Eystein Dahl and Antonio Fábregas
Zero or null morphology refers to morphological units that are devoid of phonological content. Whether such entities should be postulated is one of the most controversial issues in morphological theory, with disagreements in how the concept should be delimited, what would count as an instance of zero morphology inside a particular theory, and whether such objects should be allowed even as mere analytical instruments.
With respect to the first problem, given that zero morphology is a hypothesis that comes from certain analyses, delimiting what counts as a zero morpheme is not a trivial matter. The concept must be carefully differentiated from others that intuitively also involve situations where there is no overt morphological marking: cumulative morphology, phonological deletion, etc.
About the second issue, what counts as null can also depend on the specific theories where the proposal is made.
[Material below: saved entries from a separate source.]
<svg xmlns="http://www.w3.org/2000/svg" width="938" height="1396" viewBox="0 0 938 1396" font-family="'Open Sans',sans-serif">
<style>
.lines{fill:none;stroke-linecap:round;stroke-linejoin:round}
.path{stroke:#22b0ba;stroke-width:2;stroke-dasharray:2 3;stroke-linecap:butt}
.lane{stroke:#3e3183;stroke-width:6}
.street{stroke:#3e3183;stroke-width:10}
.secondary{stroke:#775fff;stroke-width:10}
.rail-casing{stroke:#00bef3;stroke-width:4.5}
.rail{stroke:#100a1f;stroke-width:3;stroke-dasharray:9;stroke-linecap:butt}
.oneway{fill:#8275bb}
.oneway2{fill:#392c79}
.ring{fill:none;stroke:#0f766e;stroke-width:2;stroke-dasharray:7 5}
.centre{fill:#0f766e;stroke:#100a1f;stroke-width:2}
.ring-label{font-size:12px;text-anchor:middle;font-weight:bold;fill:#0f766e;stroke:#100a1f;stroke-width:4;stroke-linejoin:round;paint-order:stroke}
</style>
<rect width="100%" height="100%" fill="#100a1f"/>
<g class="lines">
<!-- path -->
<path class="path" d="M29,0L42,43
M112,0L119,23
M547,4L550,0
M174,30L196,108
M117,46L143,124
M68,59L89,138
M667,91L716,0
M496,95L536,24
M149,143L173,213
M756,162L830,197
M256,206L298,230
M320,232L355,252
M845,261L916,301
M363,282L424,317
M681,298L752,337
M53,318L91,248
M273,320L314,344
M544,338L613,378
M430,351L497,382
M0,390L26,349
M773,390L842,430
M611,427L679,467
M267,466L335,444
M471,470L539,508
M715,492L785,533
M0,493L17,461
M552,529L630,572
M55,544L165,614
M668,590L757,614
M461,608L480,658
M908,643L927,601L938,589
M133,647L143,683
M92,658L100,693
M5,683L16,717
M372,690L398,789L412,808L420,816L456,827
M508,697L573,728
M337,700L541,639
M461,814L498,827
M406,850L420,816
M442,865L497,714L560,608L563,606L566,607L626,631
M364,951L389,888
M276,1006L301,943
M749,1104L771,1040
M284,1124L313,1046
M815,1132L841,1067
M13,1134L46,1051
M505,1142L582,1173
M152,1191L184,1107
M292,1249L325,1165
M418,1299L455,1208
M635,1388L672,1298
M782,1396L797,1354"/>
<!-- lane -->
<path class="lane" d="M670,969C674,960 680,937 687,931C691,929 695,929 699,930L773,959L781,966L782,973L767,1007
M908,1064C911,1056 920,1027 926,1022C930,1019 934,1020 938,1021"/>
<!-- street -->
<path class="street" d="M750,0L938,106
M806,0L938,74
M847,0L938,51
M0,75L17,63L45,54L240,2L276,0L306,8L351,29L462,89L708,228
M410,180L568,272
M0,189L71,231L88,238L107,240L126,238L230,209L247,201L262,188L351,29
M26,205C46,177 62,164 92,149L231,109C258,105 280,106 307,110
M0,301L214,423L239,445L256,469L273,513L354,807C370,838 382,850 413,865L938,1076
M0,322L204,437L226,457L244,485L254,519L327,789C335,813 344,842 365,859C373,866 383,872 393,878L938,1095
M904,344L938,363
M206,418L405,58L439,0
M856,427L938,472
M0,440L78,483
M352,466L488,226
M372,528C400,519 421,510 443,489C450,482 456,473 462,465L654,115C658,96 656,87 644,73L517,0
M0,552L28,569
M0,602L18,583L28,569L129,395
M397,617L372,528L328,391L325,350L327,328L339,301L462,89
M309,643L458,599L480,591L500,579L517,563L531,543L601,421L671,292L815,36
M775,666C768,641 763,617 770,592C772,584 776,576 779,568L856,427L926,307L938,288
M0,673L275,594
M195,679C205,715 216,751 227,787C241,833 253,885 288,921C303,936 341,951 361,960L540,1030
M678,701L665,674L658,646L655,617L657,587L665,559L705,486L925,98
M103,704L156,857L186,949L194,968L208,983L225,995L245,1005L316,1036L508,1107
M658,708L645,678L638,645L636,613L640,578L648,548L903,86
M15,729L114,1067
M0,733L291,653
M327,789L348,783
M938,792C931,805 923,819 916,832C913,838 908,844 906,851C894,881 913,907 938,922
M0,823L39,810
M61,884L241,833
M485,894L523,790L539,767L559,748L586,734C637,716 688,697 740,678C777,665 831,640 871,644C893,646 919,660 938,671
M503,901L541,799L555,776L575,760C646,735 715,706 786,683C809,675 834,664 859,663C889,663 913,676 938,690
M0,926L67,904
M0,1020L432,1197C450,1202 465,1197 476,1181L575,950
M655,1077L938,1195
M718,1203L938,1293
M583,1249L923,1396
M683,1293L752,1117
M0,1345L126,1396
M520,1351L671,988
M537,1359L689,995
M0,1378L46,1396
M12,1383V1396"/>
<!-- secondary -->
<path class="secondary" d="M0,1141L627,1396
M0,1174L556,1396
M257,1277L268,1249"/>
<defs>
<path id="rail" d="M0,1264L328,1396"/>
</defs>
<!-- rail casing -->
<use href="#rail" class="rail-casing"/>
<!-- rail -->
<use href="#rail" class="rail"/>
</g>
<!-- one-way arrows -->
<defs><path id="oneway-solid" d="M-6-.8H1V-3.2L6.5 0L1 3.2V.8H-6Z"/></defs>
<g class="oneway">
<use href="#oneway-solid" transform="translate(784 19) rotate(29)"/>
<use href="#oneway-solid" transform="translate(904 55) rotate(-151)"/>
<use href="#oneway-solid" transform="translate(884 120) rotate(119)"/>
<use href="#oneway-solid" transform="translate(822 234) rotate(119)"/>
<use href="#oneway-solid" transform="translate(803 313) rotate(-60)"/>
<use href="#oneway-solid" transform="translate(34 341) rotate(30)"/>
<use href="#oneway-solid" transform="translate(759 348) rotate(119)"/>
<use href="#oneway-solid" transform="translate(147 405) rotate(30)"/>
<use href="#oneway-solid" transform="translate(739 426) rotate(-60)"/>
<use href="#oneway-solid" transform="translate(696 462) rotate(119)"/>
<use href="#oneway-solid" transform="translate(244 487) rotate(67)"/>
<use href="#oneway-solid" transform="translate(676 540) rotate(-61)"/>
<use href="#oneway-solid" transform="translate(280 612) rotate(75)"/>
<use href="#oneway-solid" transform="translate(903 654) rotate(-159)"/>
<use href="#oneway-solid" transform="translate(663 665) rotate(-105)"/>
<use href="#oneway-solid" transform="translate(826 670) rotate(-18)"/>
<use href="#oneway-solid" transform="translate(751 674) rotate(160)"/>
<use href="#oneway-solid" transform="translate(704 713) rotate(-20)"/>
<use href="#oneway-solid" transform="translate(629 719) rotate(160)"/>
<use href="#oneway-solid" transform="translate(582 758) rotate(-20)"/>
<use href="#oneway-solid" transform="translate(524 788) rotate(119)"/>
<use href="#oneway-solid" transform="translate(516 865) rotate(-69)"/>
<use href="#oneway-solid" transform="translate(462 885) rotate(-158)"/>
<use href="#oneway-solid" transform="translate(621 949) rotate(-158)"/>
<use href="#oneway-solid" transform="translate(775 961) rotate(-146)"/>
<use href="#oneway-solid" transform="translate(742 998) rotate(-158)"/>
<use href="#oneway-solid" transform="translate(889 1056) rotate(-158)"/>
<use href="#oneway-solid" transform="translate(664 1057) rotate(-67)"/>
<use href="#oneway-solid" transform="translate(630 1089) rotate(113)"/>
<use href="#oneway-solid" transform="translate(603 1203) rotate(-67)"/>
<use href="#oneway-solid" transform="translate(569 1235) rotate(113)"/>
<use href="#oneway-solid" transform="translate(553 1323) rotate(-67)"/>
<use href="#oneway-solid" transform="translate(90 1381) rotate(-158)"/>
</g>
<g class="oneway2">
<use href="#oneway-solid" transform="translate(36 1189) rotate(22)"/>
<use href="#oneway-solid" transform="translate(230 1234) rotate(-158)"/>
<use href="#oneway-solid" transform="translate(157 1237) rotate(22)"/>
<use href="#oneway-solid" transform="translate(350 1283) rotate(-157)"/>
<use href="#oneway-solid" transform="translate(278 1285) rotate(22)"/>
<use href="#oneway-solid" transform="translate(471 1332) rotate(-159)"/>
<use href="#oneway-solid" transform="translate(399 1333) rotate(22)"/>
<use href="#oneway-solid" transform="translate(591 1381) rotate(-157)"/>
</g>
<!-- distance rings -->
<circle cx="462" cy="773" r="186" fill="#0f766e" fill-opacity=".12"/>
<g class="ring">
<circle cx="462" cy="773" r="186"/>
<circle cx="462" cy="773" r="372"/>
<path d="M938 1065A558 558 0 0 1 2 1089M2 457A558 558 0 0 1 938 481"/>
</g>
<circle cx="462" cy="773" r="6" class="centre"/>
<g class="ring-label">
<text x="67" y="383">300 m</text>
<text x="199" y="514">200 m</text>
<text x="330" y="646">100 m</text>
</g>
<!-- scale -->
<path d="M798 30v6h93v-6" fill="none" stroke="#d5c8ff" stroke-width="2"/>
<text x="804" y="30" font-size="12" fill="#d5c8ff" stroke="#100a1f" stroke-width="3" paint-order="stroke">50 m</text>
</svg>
In the strict sense, zero morphology involves a complete morphosyntactic representation that is associated to zero phonological content, but there are other notions of zero morphology that differ from the one discussed here, such as absolute absence of morphological expression, in addition to specific theory-internal interpretations of what counts as null. Thus, it is also important to consider the different ways in which something can be morphologically silent.
Finally, with respect to the third side of the debate, arguments are made for and against zero morphology, notably from the perspectives of falsifiability, acquisition, and psycholinguistics. Of particular impact is the question of which properties a theory should have in order to block the possibility that zero morphology exists, and conversely the properties that theories that accept zero morphology associate to null morphemes.
An important ingredient in this debate has to do with two empirical domains: zero derivation and paradigmatic uniformity. Ultimately, the plausibility that zero morphemes exist or not depends on the success at accounting for these two empirical patterns in a better way than theories that ban zero morphology.